As a former LGBT community activist and author Dr Rosaria Butterfield described it, “When the Lord entered my world, I experienced that gospel-ignited ‘expulsive power of a new affection’ (to quote the title of Thomas Chalmers’s famous sermon). That new affection was not heterosexuality, but Jesus, my Jesus, my friend and Savior. I was not converted out of homosexuality. I was converted out of unbelief.”
The Christian hope was never meant to be to turn from gay to straight, as if that makes us whole. Only in Jesus can we find our true selves. The true Christian gospel message is that all of us are sexual sinners who are invited to find true satisfaction, intimacy and joy through a life-giving relationship with Jesus Christ — made possible by his voluntary self-sacrifice on the cross for our sins. Therefore, every Christian should sympathise with those among us who struggle with same-sex attraction, and with their families, even as we continue to encourage each other to live godly lives that conform to the clear teachings of Scripture.
My hope with this Bill is that we do not solve an important problem by introducing others in its place. Rather, I hope that there may be a constructive way forward to improve this Bill, and look forward to engaging in person.
My ongoing prayers for the Select Committee, and for our beautiful country, are as follows:
- for gratefulness that hurtful and coercive “therapies” are being outlawed
- for repentance and forgiveness where we have not been kind and compassionate to our LGBT friends
- for wisdom to address legitimate concerns about the Bill regarding freedom of expression for parents and others
- for the grace and humility to point our LGBT friends and family to the sure hope of an identity in Christ.

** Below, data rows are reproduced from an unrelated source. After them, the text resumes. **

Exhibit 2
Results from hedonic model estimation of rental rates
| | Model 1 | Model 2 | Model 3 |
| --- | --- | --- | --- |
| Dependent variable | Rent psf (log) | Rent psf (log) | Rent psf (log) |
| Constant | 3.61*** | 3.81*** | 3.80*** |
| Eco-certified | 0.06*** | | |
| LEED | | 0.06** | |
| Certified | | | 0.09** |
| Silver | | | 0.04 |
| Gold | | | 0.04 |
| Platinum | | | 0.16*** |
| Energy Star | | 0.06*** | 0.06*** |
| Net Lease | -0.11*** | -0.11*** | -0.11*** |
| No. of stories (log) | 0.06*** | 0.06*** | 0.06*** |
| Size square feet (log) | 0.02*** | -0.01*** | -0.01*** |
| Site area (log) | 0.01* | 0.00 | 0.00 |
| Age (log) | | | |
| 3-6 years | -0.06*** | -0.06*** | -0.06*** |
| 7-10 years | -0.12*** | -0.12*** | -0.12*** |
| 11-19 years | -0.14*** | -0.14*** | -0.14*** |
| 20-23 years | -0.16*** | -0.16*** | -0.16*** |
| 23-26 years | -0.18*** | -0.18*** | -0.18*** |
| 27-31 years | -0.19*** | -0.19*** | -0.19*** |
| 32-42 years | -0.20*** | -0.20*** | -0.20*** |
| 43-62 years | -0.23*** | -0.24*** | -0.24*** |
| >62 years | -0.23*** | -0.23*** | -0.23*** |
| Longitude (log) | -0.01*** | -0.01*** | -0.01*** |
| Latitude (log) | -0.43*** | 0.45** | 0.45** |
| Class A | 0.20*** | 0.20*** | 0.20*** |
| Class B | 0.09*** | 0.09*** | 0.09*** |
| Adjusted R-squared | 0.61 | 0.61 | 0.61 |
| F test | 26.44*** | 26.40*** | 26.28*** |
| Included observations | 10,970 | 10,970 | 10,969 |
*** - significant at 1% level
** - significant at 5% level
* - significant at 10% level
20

Thank you once again for taking the time to consider this submission.
English Pastor, Pakuranga Chinese Baptist Church
Recommendations to the proposed Bill
I would recommend:
- Changing the term “conversion practice” to “reparative therapy”, or a more clearly-defined term to represent the kinds of practices that should unequivocably be outlawed;
- Adding the following clause to Section 5 (2), so that the term “conversion practice” explicitly excludes (g) respectful and open discussions regarding sexuality and gender, and advice, guidance, prayer, or support given to anyone by anyone else including parents, family members, friends, counsellors, religious leaders, or health professionals, when such advice or support is requested, and is respectful and non-coercive.
- Removing Section 10 of the proposed Bill (“Consent not defence”) to honour the wishes of those with unwanted same-sex attraction / gender issues to receive pastoral care and counsel, without fear of prosecution for those who offer this help in a respectful and non-coercive manner.